RTR said:The negative long term effects are related to increased TDS for fish which can adapt to higher TDS water without difficulty short-term, but it is extra metabolic work for them long-term, coupled with the major difficulty of measuring NaCl in FW at relatively low concentrations. You have no easy test other than TDS for what your water is doing, as it shows not at all on the standard hobby tests.
There are many fish which are highly succeptible to Ich, mollies are just one (Clown loaches are the most IME, followed by Tiger Barbs).
There is no justification for using salt for high-nitrate water changes. In OTS situations, care is needed to avoid osmotic shock, but substituting salt as an unmeasurable osmotic agent is not just poor, it is potentially every bit as damaging as the OTS situation and quite similar to it.
Humans cannot taste salt in water below low brackish concentrations. The implication that the lack our ability to detect the salt means it would be harmless to the fish is also absurd, totally without rational basis. We cannot taste puffer toxin either, that in no way means that it is harmless.

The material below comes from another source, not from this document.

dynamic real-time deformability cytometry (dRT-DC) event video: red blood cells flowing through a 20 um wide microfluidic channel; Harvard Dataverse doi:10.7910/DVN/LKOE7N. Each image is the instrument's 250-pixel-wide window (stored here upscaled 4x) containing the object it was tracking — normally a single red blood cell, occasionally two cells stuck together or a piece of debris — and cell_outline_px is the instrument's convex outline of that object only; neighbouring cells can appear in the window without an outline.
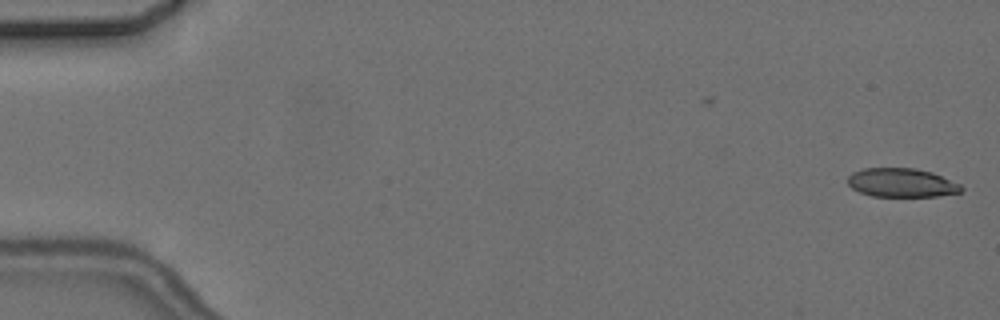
{"species": "common noctule bat (a hibernating species)", "species_latin": "Nyctalus noctula", "temperature_condition": "cold", "stored_images_in_passage": 7, "camera_frame_rate_fps": 3000, "um_per_image_px": 0.085, "animal": {"sex": "female", "body_mass_g": 24.6, "forearm_length_mm": 56.2}, "frame": {"image": 1, "passage_image": 1, "time_ms": 0.0, "image_size_px": [1000, 320], "cell_outline_px": [[964, 188], [960, 192], [936, 196], [872, 196], [860, 192], [852, 188], [848, 184], [848, 176], [852, 172], [864, 168], [916, 168], [932, 172], [960, 184]], "centroid_in_image_um": [76.62, 15.52], "position_along_channel_um": 8.4, "area_um2": 19.02}}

The statement that salt improves gill function is also without basis.
The statement that salt improves the efficacy of meds is equally absurd. Any statement of that broad nature is highly suspect.
In short, that poster was posing as someone with knowledge of physiology and pharmacolgy which is, on the face of it, simply without any basis in fact.
That is not an uncommon situation, but is a sad one.
uh...DITTO!..er ..what he said..right...what the hell does this guy do any way? He even alpha-numerically lists his tanks..oh wait..he is..an analyst....I understand now.....Hehe!